Reproduce word for word the portion of the listing below that begins with the line containing "genus: Jacobaea" and continues through the final line of the listing, including both of those lines.

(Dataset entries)
◆ ◆ ◆ ◆

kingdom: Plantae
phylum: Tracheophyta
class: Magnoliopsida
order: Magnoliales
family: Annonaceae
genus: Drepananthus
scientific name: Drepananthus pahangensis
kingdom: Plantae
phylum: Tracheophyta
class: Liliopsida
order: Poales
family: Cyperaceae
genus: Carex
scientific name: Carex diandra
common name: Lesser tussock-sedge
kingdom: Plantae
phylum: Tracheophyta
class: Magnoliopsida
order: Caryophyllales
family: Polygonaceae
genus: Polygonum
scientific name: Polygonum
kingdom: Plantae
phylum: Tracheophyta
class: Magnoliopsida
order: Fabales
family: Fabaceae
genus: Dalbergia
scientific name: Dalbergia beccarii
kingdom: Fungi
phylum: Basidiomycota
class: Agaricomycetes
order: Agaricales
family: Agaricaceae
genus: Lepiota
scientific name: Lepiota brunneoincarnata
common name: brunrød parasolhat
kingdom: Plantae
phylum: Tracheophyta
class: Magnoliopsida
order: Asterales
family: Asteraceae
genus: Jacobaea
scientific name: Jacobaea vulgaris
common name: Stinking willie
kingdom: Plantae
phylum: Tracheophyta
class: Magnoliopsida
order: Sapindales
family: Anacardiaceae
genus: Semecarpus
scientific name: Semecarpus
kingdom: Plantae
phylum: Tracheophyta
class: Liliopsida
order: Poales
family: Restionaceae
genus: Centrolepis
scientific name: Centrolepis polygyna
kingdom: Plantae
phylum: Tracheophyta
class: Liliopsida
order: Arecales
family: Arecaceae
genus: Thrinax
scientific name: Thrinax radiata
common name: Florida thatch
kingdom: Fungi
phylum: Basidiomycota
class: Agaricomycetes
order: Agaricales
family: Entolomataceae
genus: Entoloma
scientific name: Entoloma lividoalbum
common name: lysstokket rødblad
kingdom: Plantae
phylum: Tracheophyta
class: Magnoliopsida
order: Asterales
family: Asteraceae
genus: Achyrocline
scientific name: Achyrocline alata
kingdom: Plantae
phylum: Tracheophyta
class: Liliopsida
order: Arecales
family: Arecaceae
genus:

◆ ◆ ◆ ◆

TASK RESPONSE>
genus: Jacobaea
scientific name: Jacobaea vulgaris
common name: Stinking willie
kingdom: Plantae
phylum: Tracheophyta
class: Magnoliopsida
order: Sapindales
family: Anacardiaceae
genus: Semecarpus
scientific name: Semecarpus
kingdom: Plantae
phylum: Tracheophyta
class: Liliopsida
order: Poales
family: Restionaceae
genus: Centrolepis
scientific name: Centrolepis polygyna
kingdom: Plantae
phylum: Tracheophyta
class: Liliopsida
order: Arecales
family: Arecaceae
genus: Thrinax
scientific name: Thrinax radiata
common name: Florida thatch
kingdom: Fungi
phylum: Basidiomycota
class: Agaricomycetes
order: Agaricales
family: Entolomataceae
genus: Entoloma
scientific name: Entoloma lividoalbum
common name: lysstokket rødblad
kingdom: Plantae
phylum: Tracheophyta
class: Magnoliopsida
order: Asterales
family: Asteraceae
genus: Achyrocline
scientific name: Achyrocline alata
kingdom: Plantae
phylum: Tracheophyta
class: Liliopsida
order: Arecales
family: Arecaceae
genus:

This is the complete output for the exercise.